Wednesday, March 16, 2011

What seperates Humans from Machines? Anything?




What do you think differentiates a human from a machine?
Do you think we will be replaced? Do you think Turing’s test is a good representation of deciding which is which?

The question of consciousness and sentience seems simple by definition. The things that make us human and animals is our ability to emote. Things like communication, working together, and adaptation are all traits of things like plants and other non sentient things. The same question is proposed with robots. If a robot could emulate humans in every way from learning to communicating, will it ever cease to be an imitation of life? If the machine could simulate emotion based on it's history of learning and understanding of it's surroundings how is it different from us? Even though our brains are wired differently, we could still think and learn to arrive at the same conclusions. If a robot can arrive at the prospect of emotion from a purely logical standpoint based in a perspective of it's history, then how is it different? Could the emotions, passions, and etc. we experience purely logical aspect of the human experience? Technically the feelings we have are the results of a series of complex chemical interaction responding to electric stimuli with the environment, is that necessarily different with the electric repines of robots to their environment? We are told to be unafraid to question the nature of humanity itself, but perhaps the conclusion more depressing than we wish to think. Our emotions could be essentially empty, only unique in that they are easily created. If our emotions could be recreated by a machine, then perhaps they are no more unique than our ability to walk, reason, and see things. Creativity could befall the same fate of emotion under the same circumstances. I suppose you could ask a replicate from Blade Runner if they ever feel a part of the human experience, certainly they feel prejudice and injustice.
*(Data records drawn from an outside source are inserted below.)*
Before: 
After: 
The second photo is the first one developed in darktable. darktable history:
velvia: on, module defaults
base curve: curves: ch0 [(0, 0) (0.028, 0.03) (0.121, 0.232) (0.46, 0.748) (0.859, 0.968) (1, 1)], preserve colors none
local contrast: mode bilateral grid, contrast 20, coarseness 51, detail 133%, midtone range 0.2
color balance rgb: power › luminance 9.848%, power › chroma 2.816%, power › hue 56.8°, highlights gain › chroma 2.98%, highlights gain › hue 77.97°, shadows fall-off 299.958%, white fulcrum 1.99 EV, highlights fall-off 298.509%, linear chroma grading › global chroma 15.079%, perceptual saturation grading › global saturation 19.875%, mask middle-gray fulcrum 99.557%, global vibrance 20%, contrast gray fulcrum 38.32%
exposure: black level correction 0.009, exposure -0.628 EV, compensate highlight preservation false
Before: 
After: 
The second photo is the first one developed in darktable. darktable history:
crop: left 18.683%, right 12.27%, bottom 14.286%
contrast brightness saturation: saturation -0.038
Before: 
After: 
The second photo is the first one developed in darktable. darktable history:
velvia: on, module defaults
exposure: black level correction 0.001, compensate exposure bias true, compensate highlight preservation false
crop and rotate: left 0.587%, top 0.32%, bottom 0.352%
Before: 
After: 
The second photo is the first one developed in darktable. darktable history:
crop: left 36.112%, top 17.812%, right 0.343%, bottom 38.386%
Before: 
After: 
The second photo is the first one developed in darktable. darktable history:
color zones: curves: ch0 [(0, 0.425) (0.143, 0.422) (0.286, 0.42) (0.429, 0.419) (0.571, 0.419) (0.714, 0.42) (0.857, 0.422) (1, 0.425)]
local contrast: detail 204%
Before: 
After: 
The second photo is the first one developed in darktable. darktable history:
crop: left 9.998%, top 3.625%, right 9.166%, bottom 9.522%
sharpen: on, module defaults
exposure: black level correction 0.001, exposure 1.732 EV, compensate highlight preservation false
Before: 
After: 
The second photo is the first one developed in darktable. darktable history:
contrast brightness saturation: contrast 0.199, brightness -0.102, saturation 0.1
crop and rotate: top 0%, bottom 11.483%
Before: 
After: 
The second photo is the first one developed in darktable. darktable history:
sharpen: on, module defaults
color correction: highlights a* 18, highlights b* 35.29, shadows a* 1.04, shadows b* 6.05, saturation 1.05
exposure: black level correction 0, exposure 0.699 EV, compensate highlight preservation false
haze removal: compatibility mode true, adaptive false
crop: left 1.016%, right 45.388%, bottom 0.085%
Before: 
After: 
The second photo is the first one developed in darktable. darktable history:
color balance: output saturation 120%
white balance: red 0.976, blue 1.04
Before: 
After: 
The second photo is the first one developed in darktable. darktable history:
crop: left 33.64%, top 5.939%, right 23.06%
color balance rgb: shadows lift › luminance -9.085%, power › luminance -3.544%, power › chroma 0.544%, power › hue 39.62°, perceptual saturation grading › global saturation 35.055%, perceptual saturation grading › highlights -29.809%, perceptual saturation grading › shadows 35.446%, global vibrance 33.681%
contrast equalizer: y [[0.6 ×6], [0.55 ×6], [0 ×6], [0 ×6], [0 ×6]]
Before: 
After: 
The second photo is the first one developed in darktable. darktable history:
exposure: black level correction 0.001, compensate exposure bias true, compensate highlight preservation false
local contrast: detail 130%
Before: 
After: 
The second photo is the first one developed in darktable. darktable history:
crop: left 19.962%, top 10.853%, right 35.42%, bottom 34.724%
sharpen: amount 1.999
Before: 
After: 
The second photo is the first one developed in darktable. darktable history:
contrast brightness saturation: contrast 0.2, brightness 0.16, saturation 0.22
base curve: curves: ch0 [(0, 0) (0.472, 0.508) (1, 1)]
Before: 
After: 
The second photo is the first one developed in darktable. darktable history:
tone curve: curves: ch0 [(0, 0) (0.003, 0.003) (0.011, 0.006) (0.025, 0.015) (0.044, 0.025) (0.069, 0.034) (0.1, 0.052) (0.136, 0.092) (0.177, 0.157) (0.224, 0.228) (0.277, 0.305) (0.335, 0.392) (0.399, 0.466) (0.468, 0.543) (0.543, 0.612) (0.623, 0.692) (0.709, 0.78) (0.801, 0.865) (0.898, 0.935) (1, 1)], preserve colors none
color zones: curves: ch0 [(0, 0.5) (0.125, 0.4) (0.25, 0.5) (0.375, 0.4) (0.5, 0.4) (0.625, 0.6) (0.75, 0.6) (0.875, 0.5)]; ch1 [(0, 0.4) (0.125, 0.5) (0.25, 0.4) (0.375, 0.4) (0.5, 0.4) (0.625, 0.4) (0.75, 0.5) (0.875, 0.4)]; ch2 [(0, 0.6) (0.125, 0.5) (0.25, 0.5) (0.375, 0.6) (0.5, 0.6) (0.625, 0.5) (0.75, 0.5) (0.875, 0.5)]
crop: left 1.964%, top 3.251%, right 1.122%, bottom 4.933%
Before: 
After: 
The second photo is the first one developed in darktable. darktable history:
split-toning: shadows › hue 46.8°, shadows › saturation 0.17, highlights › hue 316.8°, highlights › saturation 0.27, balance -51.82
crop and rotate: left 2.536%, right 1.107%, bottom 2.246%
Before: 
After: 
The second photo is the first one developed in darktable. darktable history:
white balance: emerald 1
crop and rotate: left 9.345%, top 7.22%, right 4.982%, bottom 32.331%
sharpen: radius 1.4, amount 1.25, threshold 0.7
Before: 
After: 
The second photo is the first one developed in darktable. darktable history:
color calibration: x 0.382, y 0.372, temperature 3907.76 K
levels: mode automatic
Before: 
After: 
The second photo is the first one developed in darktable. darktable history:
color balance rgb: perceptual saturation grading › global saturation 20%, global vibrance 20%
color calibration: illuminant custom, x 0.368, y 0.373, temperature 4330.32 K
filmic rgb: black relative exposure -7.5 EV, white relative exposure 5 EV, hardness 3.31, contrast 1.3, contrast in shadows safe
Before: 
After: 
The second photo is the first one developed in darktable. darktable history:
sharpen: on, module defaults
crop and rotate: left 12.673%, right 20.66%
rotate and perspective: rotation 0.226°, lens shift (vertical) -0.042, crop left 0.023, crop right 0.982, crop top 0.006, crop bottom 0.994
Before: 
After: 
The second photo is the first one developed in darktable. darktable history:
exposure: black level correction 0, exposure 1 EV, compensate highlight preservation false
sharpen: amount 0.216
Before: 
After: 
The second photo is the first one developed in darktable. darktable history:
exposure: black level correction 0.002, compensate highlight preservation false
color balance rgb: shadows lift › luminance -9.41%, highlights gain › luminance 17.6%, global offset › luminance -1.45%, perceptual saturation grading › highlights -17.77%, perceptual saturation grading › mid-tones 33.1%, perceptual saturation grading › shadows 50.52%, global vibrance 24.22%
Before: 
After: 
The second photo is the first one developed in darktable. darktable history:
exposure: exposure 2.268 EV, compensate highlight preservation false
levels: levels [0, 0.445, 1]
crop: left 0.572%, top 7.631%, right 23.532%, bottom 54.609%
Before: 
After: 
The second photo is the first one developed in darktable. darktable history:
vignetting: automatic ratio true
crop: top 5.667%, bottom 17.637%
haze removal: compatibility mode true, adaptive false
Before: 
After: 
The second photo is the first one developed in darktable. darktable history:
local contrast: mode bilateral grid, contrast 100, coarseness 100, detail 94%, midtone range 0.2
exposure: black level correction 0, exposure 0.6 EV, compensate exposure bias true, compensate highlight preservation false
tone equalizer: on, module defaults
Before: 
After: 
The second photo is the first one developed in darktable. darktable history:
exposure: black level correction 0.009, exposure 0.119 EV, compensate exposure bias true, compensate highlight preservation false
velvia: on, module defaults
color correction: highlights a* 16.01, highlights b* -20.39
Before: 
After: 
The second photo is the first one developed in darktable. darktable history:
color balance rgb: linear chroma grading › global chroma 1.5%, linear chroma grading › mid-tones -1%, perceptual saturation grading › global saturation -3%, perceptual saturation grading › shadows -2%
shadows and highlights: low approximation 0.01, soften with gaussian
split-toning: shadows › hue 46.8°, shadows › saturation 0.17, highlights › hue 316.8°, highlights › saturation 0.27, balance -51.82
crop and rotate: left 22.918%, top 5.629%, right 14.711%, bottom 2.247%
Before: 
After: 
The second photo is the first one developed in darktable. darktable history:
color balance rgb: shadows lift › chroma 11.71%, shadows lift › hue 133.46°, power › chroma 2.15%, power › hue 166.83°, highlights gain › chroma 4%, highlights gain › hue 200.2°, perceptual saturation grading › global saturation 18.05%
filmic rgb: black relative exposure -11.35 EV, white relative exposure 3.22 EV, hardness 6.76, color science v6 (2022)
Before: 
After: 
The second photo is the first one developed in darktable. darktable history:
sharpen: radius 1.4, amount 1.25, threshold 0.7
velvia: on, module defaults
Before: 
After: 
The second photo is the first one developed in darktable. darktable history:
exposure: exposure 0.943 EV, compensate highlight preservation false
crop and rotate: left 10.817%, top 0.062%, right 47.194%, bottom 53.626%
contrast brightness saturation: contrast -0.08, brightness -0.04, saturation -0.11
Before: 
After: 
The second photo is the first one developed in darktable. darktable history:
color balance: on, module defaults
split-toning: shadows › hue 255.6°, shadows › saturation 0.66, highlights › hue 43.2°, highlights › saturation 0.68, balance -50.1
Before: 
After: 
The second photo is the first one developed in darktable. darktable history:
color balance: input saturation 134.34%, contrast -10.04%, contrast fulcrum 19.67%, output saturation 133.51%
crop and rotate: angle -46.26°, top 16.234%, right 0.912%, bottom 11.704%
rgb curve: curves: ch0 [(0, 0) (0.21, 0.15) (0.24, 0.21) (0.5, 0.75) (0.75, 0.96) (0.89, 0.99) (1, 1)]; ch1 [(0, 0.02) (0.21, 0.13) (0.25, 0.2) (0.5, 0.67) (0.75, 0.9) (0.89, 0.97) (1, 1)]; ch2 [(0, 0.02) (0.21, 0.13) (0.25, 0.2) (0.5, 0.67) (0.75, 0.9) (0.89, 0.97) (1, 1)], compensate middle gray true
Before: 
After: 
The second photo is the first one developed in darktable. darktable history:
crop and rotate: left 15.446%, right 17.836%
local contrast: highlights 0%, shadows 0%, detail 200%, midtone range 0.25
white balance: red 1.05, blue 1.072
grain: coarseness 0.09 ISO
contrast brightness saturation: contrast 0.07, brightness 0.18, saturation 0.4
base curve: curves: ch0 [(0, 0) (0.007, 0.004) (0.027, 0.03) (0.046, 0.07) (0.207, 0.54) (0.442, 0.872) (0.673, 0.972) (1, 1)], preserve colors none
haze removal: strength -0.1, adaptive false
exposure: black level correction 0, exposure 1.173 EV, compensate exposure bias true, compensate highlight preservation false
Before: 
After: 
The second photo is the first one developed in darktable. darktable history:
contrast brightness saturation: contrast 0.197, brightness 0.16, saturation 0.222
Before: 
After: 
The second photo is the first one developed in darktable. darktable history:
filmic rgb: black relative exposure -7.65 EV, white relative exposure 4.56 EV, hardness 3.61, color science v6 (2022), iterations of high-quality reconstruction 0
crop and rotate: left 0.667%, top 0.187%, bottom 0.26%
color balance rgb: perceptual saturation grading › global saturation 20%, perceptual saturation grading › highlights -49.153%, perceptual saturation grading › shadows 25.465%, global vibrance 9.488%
The Turing test is a fun and simple exercise to get people to think differently, but it is purely a psychological test. The level of subjective in these experiments don't properly evaluate what traits make us human. The question of what makes us human may be just beyond our reach, if there is something distinct at all (outside of the obvious human species of animal.) Perhaps a robot is simply a percentage of human based on how closely it imitates each aspect of what we can do. So yeah short answer, No. The test is however a good examination of the quality algorithms and psychological knowledge of what the majority of people think is human.